Task details:
Print the lines that run from the line with "63.1667 | 56.875 |" to the line with "58.8 | 56.7 |", keeping both end lines, exactly as they appear in the entries below, and nothing else.

Source material:
□ □ □

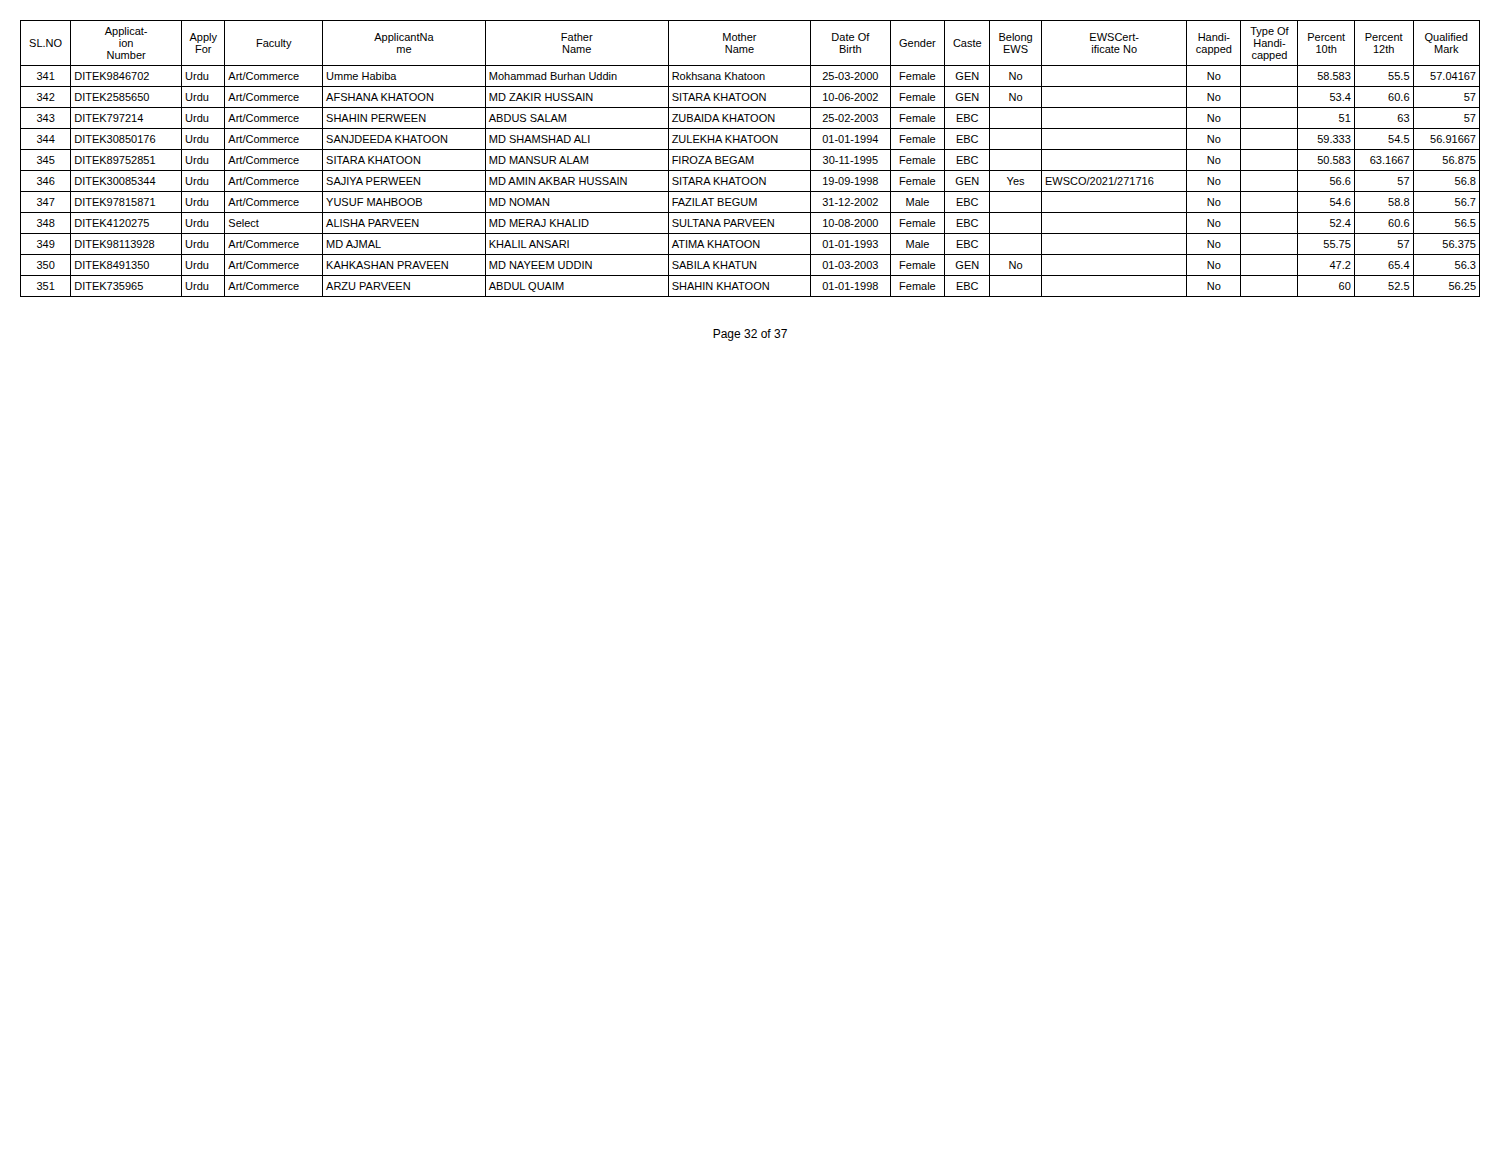| SL.NO | Applicat- ion Number | Apply For | Faculty | ApplicantNa me | Father Name | Mother Name | Date Of Birth | Gender | Caste | Belong EWS | EWSCert- ificate No | Handi- capped | Type Of Handi- capped | Percent 10th | Percent 12th | Qualified Mark |
| --- | --- | --- | --- | --- | --- | --- | --- | --- | --- | --- | --- | --- | --- | --- | --- | --- |
| 341 | DITEK9846702 | Urdu | Art/Commerce | Umme Habiba | Mohammad Burhan Uddin | Rokhsana Khatoon | 25-03-2000 | Female | GEN | No | | No | | 58.583 | 55.5 | 57.04167 |
| 342 | DITEK2585650 | Urdu | Art/Commerce | AFSHANA KHATOON | MD ZAKIR HUSSAIN | SITARA KHATOON | 10-06-2002 | Female | GEN | No | | No | | 53.4 | 60.6 | 57 |
| 343 | DITEK797214 | Urdu | Art/Commerce | SHAHIN PERWEEN | ABDUS SALAM | ZUBAIDA KHATOON | 25-02-2003 | Female | EBC | | | No | | 51 | 63 | 57 |
| 344 | DITEK30850176 | Urdu | Art/Commerce | SANJDEEDA KHATOON | MD SHAMSHAD ALI | ZULEKHA KHATOON | 01-01-1994 | Female | EBC | | | No | | 59.333 | 54.5 | 56.91667 |
| 345 | DITEK89752851 | Urdu | Art/Commerce | SITARA KHATOON | MD MANSUR ALAM | FIROZA BEGAM | 30-11-1995 | Female | EBC | | | No | | 50.583 | 63.1667 | 56.875 |
| 346 | DITEK30085344 | Urdu | Art/Commerce | SAJIYA PERWEEN | MD AMIN AKBAR HUSSAIN | SITARA KHATOON | 19-09-1998 | Female | GEN | Yes | EWSCO/2021/271716 | No | | 56.6 | 57 | 56.8 |
| 347 | DITEK97815871 | Urdu | Art/Commerce | YUSUF MAHBOOB | MD NOMAN | FAZILAT BEGUM | 31-12-2002 | Male | EBC | | | No | | 54.6 | 58.8 | 56.7 |
| 348 | DITEK4120275 | Urdu | Select | ALISHA PARVEEN | MD MERAJ KHALID | SULTANA PARVEEN | 10-08-2000 | Female | EBC | | | No | | 52.4 | 60.6 | 56.5 |
| 349 | DITEK98113928 | Urdu | Art/Commerce | MD AJMAL | KHALIL ANSARI | ATIMA KHATOON | 01-01-1993 | Male | EBC | | | No | | 55.75 | 57 | 56.375 |
| 350 | DITEK8491350 | Urdu | Art/Commerce | KAHKASHAN PRAVEEN | MD NAYEEM UDDIN | SABILA KHATUN | 01-03-2003 | Female | GEN | No | | No | | 47.2 | 65.4 | 56.3 |
| 351 | DITEK735965 | Urdu | Art/Commerce | ARZU PARVEEN | ABDUL QUAIM | SHAHIN KHATOON | 01-01-1998 | Female | EBC | | | No | | 60 | 52.5 | 56.25 |
Page 32 of 37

□ □ □

Exercise answer:
| 345 | DITEK89752851 | Urdu | Art/Commerce | SITARA KHATOON | MD MANSUR ALAM | FIROZA BEGAM | 30-11-1995 | Female | EBC | | | No | | 50.583 | 63.1667 | 56.875 |
| 346 | DITEK30085344 | Urdu | Art/Commerce | SAJIYA PERWEEN | MD AMIN AKBAR HUSSAIN | SITARA KHATOON | 19-09-1998 | Female | GEN | Yes | EWSCO/2021/271716 | No | | 56.6 | 57 | 56.8 |
| 347 | DITEK97815871 | Urdu | Art/Commerce | YUSUF MAHBOOB | MD NOMAN | FAZILAT BEGUM | 31-12-2002 | Male | EBC | | | No | | 54.6 | 58.8 | 56.7 |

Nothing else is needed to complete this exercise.